Prof. Thomas J. Calloway, A.B.... Digital ID: 1228828. New York Public Library

Image Title

:  Prof. Thomas J. Calloway, A.B. : President Alcorn A. & M. college, West Side, Miss.

Published Date

: c1900?


: The college of life : or, Practical self-educator, a manual of self-improvement for the colored race forming an educational emancipator and a guide to success. Giving examples and achievements of successful men and women of the race as an incentive and inspiration to the rising generation, including Afro-American progress illustrated. The whole embracing business, social, domestic, historical and religious education. / by Henry Davenport Northrop, Joseph R. Gay, and I. Garland Penn ; embellished with hundreds of superb engravings.

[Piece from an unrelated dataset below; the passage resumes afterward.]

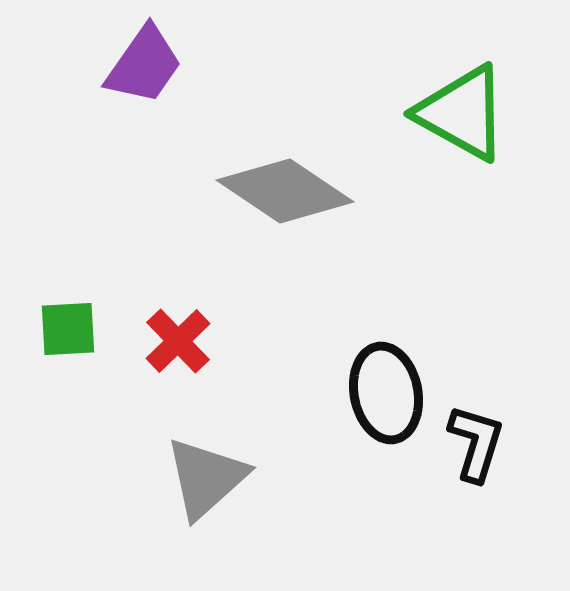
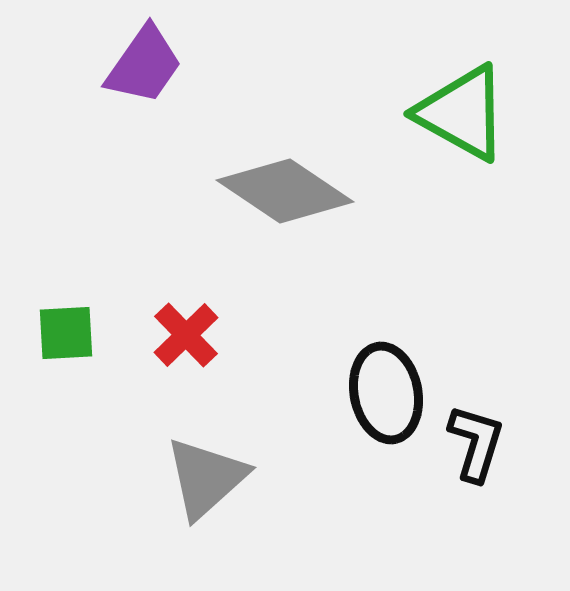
green square: moved 2 px left, 4 px down
red cross: moved 8 px right, 6 px up
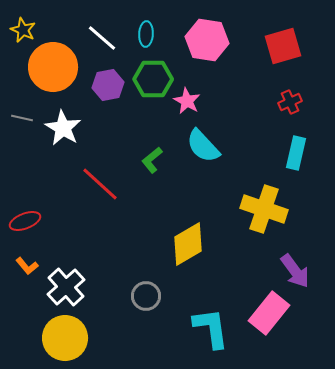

: Schomburg Center for Research in Black Culture / Manuscripts, Archives and Rare Books Division

I cannot resist thinking about how The Colored Teacher's Agency seems to me like an earlier version of an employment agency.  I have so many questions in my mind.  I am curious to know when it was first created and if any records survive that would identify teachers or those who applied for membership.  I am equally as anxious to read the handbook to see what I can glean.  



  1. Thanks Robin for this fascinating post.

    You have peaked my curiosity on this subject. My Grandmother, Willa Leonard Hancock, graduated from Claflin college and was a teacher in Williston, SC before a series of events compelled her family to move to NY state in the early 1920's. All that I know is that she became a maid in Rochester.

    I wonder if the Colored Teachers Agency had any outreach in NY.

    I look forward to reading more on this!

    Peace & Blessings,
    "Guided by the Ancestors"

  2. I, too, hail from a line of many teachers (and I'm one, myself). I'll be checking to see if any of my ancestors were members of this organization.

    Thanks for sharing this information. :)


  3. Hi Robin,

    I love that you found this! I also love your site and will bookmark it to read more thoroughly and often.

    On the topic of Lettie Nolen Calloway, I can help some (she was my great-great aunt.) She was Thomas J. Calloway's wife--they were married in 1892. Both were involved with the Tuskegee Institute and are mentioned from time to time in Booker T.'s writings.

  4. I really enjoyed reading about the efforts of emancipated Black educators to share their vision for a brighter future for Black folks.